I had the weirdest problem. In my accounting system, my importer from Stripe kept failing on a single transaction, dated "2025-03-30 02:02:53" ... It looks fine, right?

Well, what if I tell you that this time doesn't exist in Denmark?

The problem here is that Stripe, being a US company, has a different daylight saving time than Denmark.

In the US DST was on 9 March 2025, while in Denmark it was on 30 March 2025, so while the date is correct in the USA, it doesn't exist in Denmark.

@baekdal Meh ... such systems should be UTC only, zero offset and zero DST.

DST makes no sense. Never did.

@cisene @baekdal
IT doesn't matter how a system works.
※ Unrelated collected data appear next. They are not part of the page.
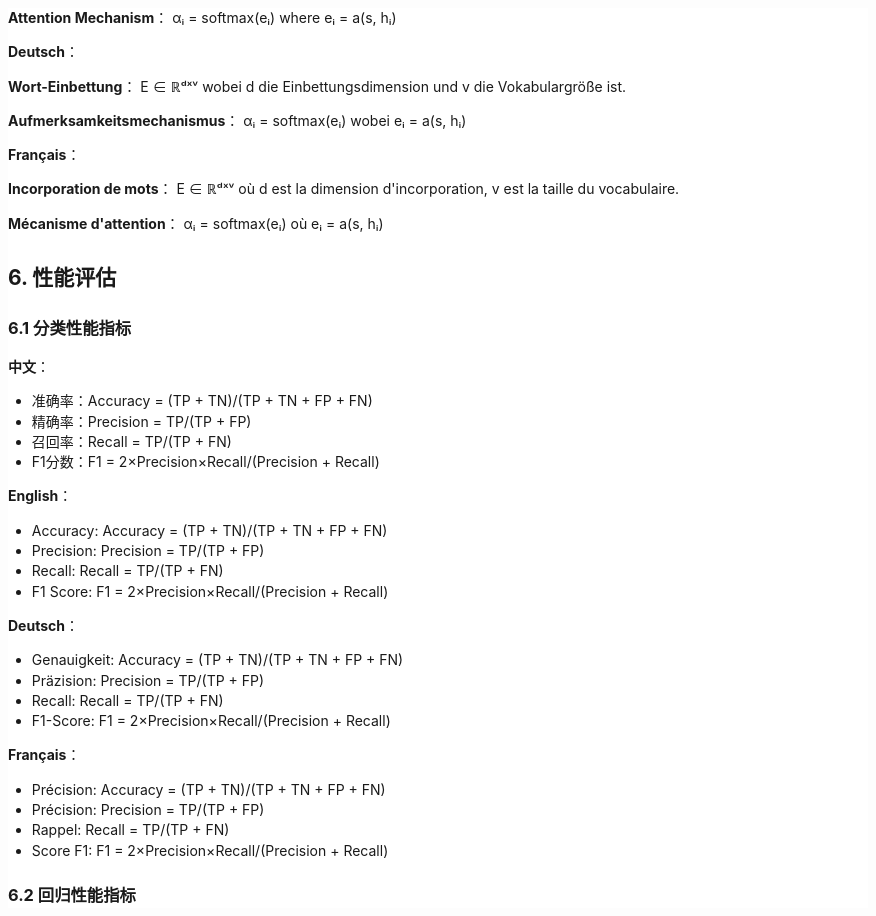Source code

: **Attention Mechanism**：
αᵢ = softmax(eᵢ)
where eᵢ = a(s, hᵢ)

**Deutsch**：

**Wort-Einbettung**：
E ∈ ℝᵈˣᵛ
wobei d die Einbettungsdimension und v die Vokabulargröße ist.

**Aufmerksamkeitsmechanismus**：
αᵢ = softmax(eᵢ)
wobei eᵢ = a(s, hᵢ)

**Français**：

**Incorporation de mots**：
E ∈ ℝᵈˣᵛ
où d est la dimension d'incorporation, v est la taille du vocabulaire.

**Mécanisme d'attention**：
αᵢ = softmax(eᵢ)
où eᵢ = a(s, hᵢ)

## 6. 性能评估

### 6.1 分类性能指标

**中文**：

- 准确率：Accuracy = (TP + TN)/(TP + TN + FP + FN)
- 精确率：Precision = TP/(TP + FP)
- 召回率：Recall = TP/(TP + FN)
- F1分数：F1 = 2×Precision×Recall/(Precision + Recall)

**English**：

- Accuracy: Accuracy = (TP + TN)/(TP + TN + FP + FN)
- Precision: Precision = TP/(TP + FP)
- Recall: Recall = TP/(TP + FN)
- F1 Score: F1 = 2×Precision×Recall/(Precision + Recall)

**Deutsch**：

- Genauigkeit: Accuracy = (TP + TN)/(TP + TN + FP + FN)
- Präzision: Precision = TP/(TP + FP)
- Recall: Recall = TP/(TP + FN)
- F1-Score: F1 = 2×Precision×Recall/(Precision + Recall)

**Français**：

- Précision: Accuracy = (TP + TN)/(TP + TN + FP + FN)
- Précision: Precision = TP/(TP + FP)
- Rappel: Recall = TP/(TP + FN)
- Score F1: F1 = 2×Precision×Recall/(Precision + Recall)

### 6.2 回归性能指标
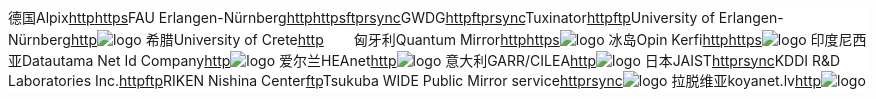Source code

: 德国</td><td></td><td></td><td></td><td></td></tr><tr><td>Alpix</td><td><a href="http://mirror.alpix.eu/deepin-cd/" target="_blank" rel="noopener noreferrer">http</a></td><td><a href="https://mirror.alpix.eu/deepin-cd/" target="_blank" rel="noopener noreferrer">https</a></td><td></td><td></td></tr><tr><td>FAU Erlangen-Nürnberg</td><td><a href="http://ftp.fau.de/deepin-cd/" target="_blank" rel="noopener noreferrer">http</a></td><td><a href="https://ftp.fau.de/deepin-cd/" target="_blank" rel="noopener noreferrer">https</a></td><td><a href="ftp://ftp.fau.de/deepin/" target="_blank" rel="noopener noreferrer">ftp</a></td><td><a href="//ftp.fau.de/deepin/" target="_blank" rel="noopener noreferrer">rsync</a></td></tr><tr><td>GWDG</td><td><a href="http://ftp.gwdg.de/pub/linux/linuxdeepin/releases/" target="_blank" rel="noopener noreferrer">http</a></td><td><a href="ftp://ftp.gwdg.de/pub/linux/linuxdeepin/releases/" target="_blank" rel="noopener noreferrer">ftp</a></td><td><a href="//ftp.gwdg.de/pub/linux/linuxdeepin/" target="_blank" rel="noopener noreferrer">rsync</a></td><td></td></tr><tr><td>Tuxinator</td><td><a href="http://mirror2.tuxinator.org/deepin-cd/" target="_blank" rel="noopener noreferrer">http</a></td><td><a href="ftp://mirror2.tuxinator.org/deepin-cd/" target="_blank" rel="noopener noreferrer">ftp</a></td><td></td><td></td></tr><tr><td>University of Erlangen-Nürnberg</td><td><a href="http://ftp.uni-erlangen.de/deepin-cd/" target="_blank" rel="noopener noreferrer">http</a></td><td></td><td></td><td></td></tr><tr><td><img class="alignnone wp-image-327" src="https://www.deepin.org/wp-content/uploads/flag/1478571726Greece.jpg" alt="logo" width="27" height="27"> 希腊</td><td></td><td></td><td></td><td></td></tr><tr><td>University of Crete</td><td><a href="http://ftp.cc.uoc.gr/mirrors/linux/deepin/releases/" target="_blank" rel="noopener noreferrer">http</a></td><td></td><td></td><td></td></tr><tr><td><img class="" src="https://www.deepin.org/wp-content/plugins/qtranslate-x/flags/hu.png" width="26" height="17"> 匈牙利</td><td></td><td></td><td></td><td></td></tr><tr><td>Quantum Mirror</td><td><a href="http://quantum-mirror.hu/mirrors/pub/deepin-cd/">http</a></td><td><a href="https://quantum-mirror.hu/mirrors/pub/deepin-cd/">https</a></td><td></td><td></td></tr><tr><td><img class="alignnone wp-image-327" src="http://www.deepin.org/wp-content/uploads/2020/06/Iceland.jpg" alt="logo" width="27" height="18"> 冰岛</td><td></td><td></td><td></td><td></td></tr><tr><td>Opin Kerfi</td><td><a href="http://mirrors.opensource.is/deepin-cd/" target="_blank" rel="noopener noreferrer">http</a></td><td><a href="https://mirrors.opensource.is/deepin-cd/" target="_blank" rel="noopener noreferrer">https</a></td><td></td><td></td></tr><tr><td><img class="alignnone wp-image-327" src="https://www.deepin.org/wp-content/uploads/flag/1473232042Indonesia.jpg" alt="logo" width="27" height="27"> 印度尼西亚</td><td></td><td></td><td></td><td></td></tr><tr><td>Datautama Net Id Company</td><td><a href="http://kartolo.sby.datautama.net.id/deepin-cd/" target="_blank" rel="noopener noreferrer">http</a></td><td></td><td></td><td></td></tr><tr><td><img class="alignnone wp-image-327" src="https://www.deepin.org/wp-content/uploads/flag/1478250247Ireland.jpg" alt="logo" width="27" height="27"> 爱尔兰</td><td></td><td></td><td></td><td></td></tr><tr><td>HEAnet</td><td><a href="http://ftp.heanet.ie/pub/deepin-cd/" target="_blank" rel="noopener noreferrer">http</a></td><td></td><td></td><td></td></tr><tr><td><img class="alignnone wp-image-327" src="https://www.deepin.org/wp-content/uploads/flag/1473232055Italy.jpg" alt="logo" width="27" height="27"> 意大利</td><td></td><td></td><td></td><td></td></tr><tr><td>GARR/CILEA</td><td><a href="http://deepin.mirror.garr.it/mirrors/deepin-cd/" target="_blank" rel="noopener noreferrer">http</a></td><td></td><td></td><td></td></tr><tr><td><img class="alignnone wp-image-327" src="https://www.deepin.org/wp-content/uploads/flag/1473232068Japan.jpg" alt="logo" width="27" height="27"> 日本</td><td></td><td></td><td></td><td></td></tr><tr><td>JAIST</td><td><a href="http://ftp.jaist.ac.jp/pub/Linux/deepin-cd/" target="_blank" rel="noopener noreferrer">http</a></td><td><a href="http://ftp.jaist.ac.jp/pub/Linux/deepin-cd/" target="_blank" rel="noopener noreferrer">rsync</a></td><td></td><td></td></tr><tr><td>KDDI R&amp;D Laboratories Inc.</td><td><a href="http://www.ftp.ne.jp/Linux/packages/deepin/deepin-cd/" target="_blank" rel="noopener noreferrer">http</a></td><td><a href="ftp://ftp.kddilabs.jp/Linux/packages/deepin/deepin-cd/" target="_blank" rel="noopener noreferrer">ftp</a></td><td></td><td></td></tr><tr><td>RIKEN Nishina Center</td><td><a href="ftp://ftp.riken.jp/Linux/deepin" target="_blank" rel="noopener noreferrer">ftp</a></td><td></td><td></td><td></td></tr><tr><td>Tsukuba WIDE Public Mirror service</td><td><a href="http://ftp.tsukuba.wide.ad.jp/Linux/deepin-cd/" target="_blank" rel="noopener noreferrer">http</a></td><td><a href="//ftp.tsukuba.wide.ad.jp/deepin" target="_blank" rel="noopener noreferrer">rsync</a></td><td></td><td></td></tr><tr><td><img class="alignnone wp-image-327" src="https://www.deepin.org/wp-content/uploads/flag/1473232107Latvia.jpg" alt="logo" width="27" height="27"> 拉脱维亚</td><td></td><td></td><td></td><td></td></tr><tr><td>koyanet.lv</td><td><a href="http://deepin.koyanet.lv/packages/" target="_blank" rel="noopener noreferrer">http</a></td><td></td><td></td><td></td></tr><tr><td><img class="alignnone wp-image-327" src="https://www.deepin.org/wp-content/uploads/flag/1473232015Holland.jpg" alt="logo" width="27" height="27">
These errors should not occur in financial services.

@vosje62 @baekdal .. and why would any system import a timestamp from a foreign system, as a DateTime is also a question.

Maybe just a log entry as a string ..

@vosje62

Without going into details I had to teach a fintech company's existing developers about "never use floats for money" not too long ago ...

@cisene @baekdal

@troed @vosje62 @baekdal Heh... had a similar problem way back, ERP sent floats and SAP misinterpreted them, as they also had different locales active, where dot/period and commas were used, solution redeclare field as integers .. fractions were multiplied away, and then tell both ends to revise their schemas.